В уютной предрассветной тишине мы съели всё, что я вынесла. Исключение составил только лимонад: Торико, понюхав его, сразу же вылил.
— Испортился, — пояснил охотник. — Можно отравиться. Как давно он у тебя стоит?
— Да недавно, в принципе. Ладно, принесу чего-нибудь другого.
— Сиди уж.
Руки он, поросёнок этакий, вытер прямиком об плед.
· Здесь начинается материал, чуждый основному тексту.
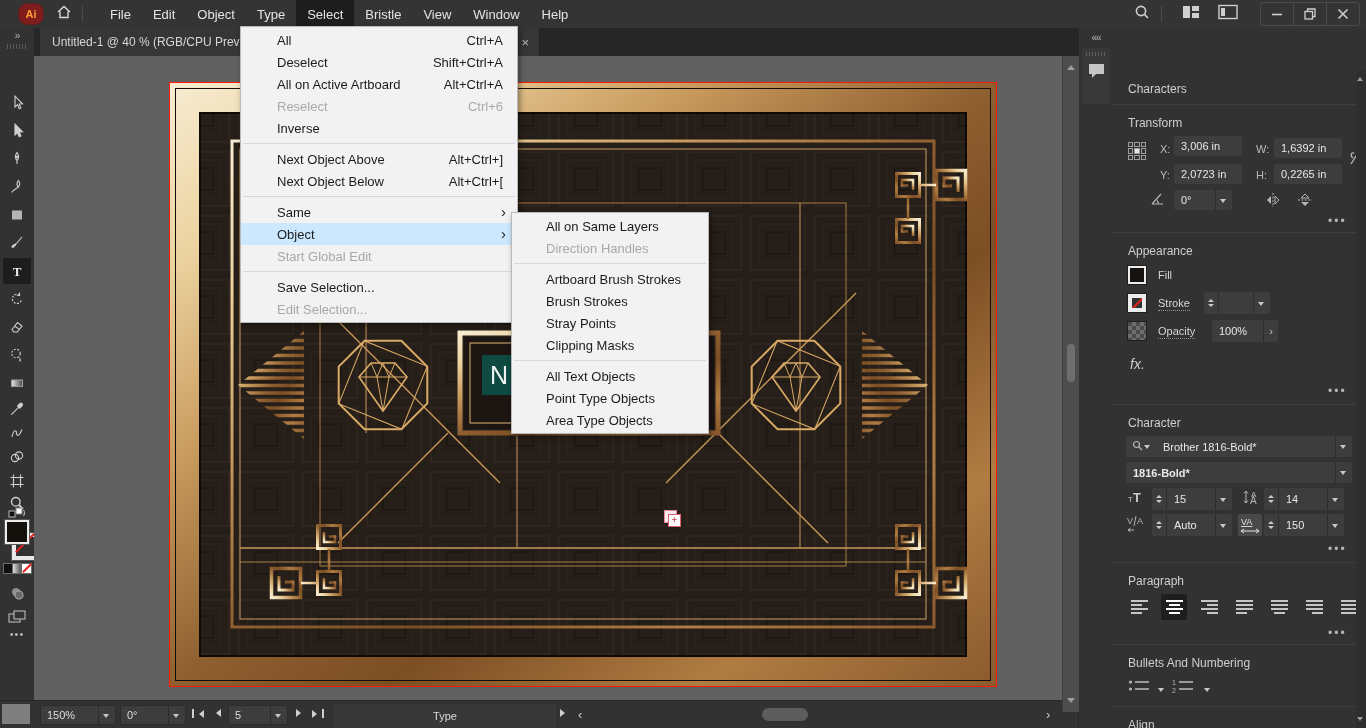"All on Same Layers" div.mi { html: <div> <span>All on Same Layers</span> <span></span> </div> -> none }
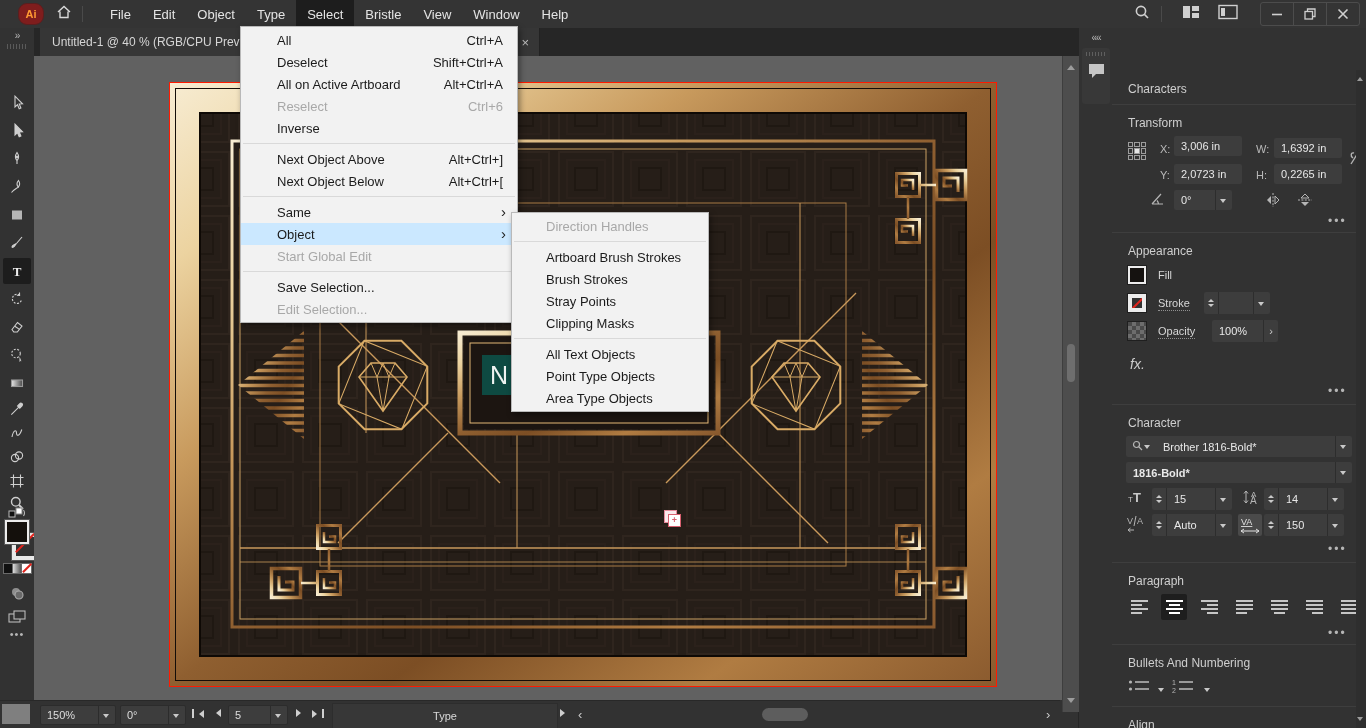"Stray Points" div.mi { order: before "Clipping Masks" -> after "Clipping Masks" }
Со вздохом я последовала его примеру, поскольку о салфетках забыла так же, как и о столовых приборах.
Над макушками деревьев медленно проклёвывалось солнце. Здешние рассветы были странными: небо оставалось угольно-чёрным прямиком до непосредственного появления солнца. И только после того, как его рыжий диск разрезал светом небо, темнота начинала уходить.
Выглядело это, точно в мультфильме. Но при этом обладало странным шармом.
Торико перетянул меня к себе на колени и обвил руками в крепком объятии. Я расслабилась.
— Тебе нравится таскать меня, как игрушку, — притворно проворчала я.
— А тебе это не нравится?
В его руках было тепло и спокойно, под щекой у меня билось мощное гурманское сердце. Меня всегда удивляло: как же так, почему всего одно сердце гоняет пресыщенную гормонами кровь в этом огромном теле? Почему сердец хотя бы не два? Тому же Зебре было бы неплохо иметь второе сердце, с его-то размерами и силой любви. Зебра всегда привязывался сильнее всего…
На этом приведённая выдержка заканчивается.